Hot Data VS Cold Data

For each event log, Users may set the data timeframe to keep in memory for faster analysis.

The data is divided into hot and cold data. Hot data is defined as the most recent data that is analyzed frequently. Hot data is stored in memory to allow faster analysis. On the other hand, cold data is defined as old data that is not analyzed frequently. Cold data is stored on disk, which may lead to a slower analysis.

Dividing data into hot and cold allows faster analysis of the most recent and interesting data in memory without running into memory shortage issues, caused by loading all data in memory.

Setting Hot Data Window Size

Users may set the hot data window size to unlimited to load and analyze all data in memory. This is suitable for smaller event logs. Alternatively, Users may set the hot data window size to a fixed number of months or years, in which case, the most recent data that falls into the hot data window is loaded in memory. For example, if the hot data window size is set to six months, the cases that have started within the last six months are considered as hot data and loaded in memory.

It is recommended to set the hot data window size such that it is large enough to keep the most frequently analyzed data in memory to speed up the user's regular analysis. An estimate of the memory usage of hot data is provided to assist you with setting the hot data window size and with avoiding running out of memory.

Default VS Custom Timeframe For Analysis

When opening an event log, by default, only the data that falls within the hot data window is included in the analysis, provided that the hot data window is not set to zero month/year. This is to allow faster opening of an event log, as well as faster analysis of the most recent and interesting data. On the other hand, if the hot data window is set to zero month/year, by default, all (cold) data will be included in the analysis, which may lead to slower opening of an event log and slower analysis.

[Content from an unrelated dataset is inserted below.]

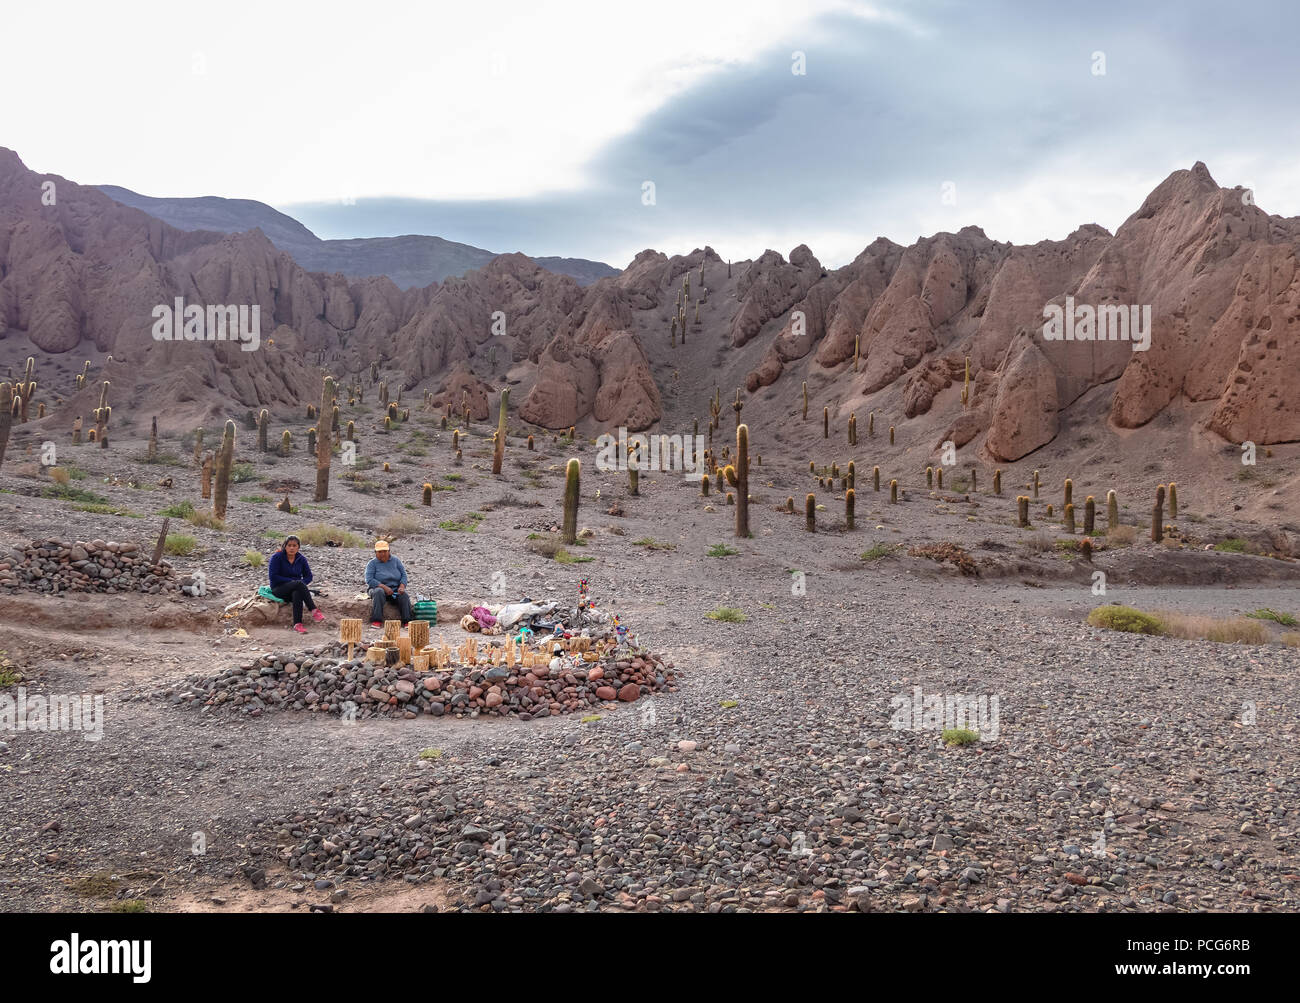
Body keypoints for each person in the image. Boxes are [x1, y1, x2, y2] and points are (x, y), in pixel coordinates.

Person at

After opening an event log, each user may select a custom data timeframe if they need to perform their analysis on data that is not included in the default timeframe. Their selected data timeframe can include hot data, cold data, or a combination of both. For example, if the hot data window is set to six months, by default, only the cases that fall in the hot data window (which are cases that started in the last six months) are included in the analysis. Now, if a user wants to perform their analysis on the data from the last twelve months, after the log is opened, they can manually specify a custom data timeframe of the last twelve months (that includes six months of cold data and six months of hot data).

Changes are not immediate

Note that changes applied to the hot data window of an event log do not immediately take effect if the event log is currently being used by a User, or it is still inside the application cache.

Feature Changes

Description	Version	Release Date	Developer Task
Users can now reorganize logs based on various attributes. A new log will be created, reflecting any changes that are made.	3.2	September 2024	[DT-041494]
Users can merge multiple logs and generate a new log resulting from the input sequence.	3.3	November 2024	[DT-040094]
Event Logs can now have additional attributes added to them using JOIN queries.	3.3	November 2024	[DT-041864]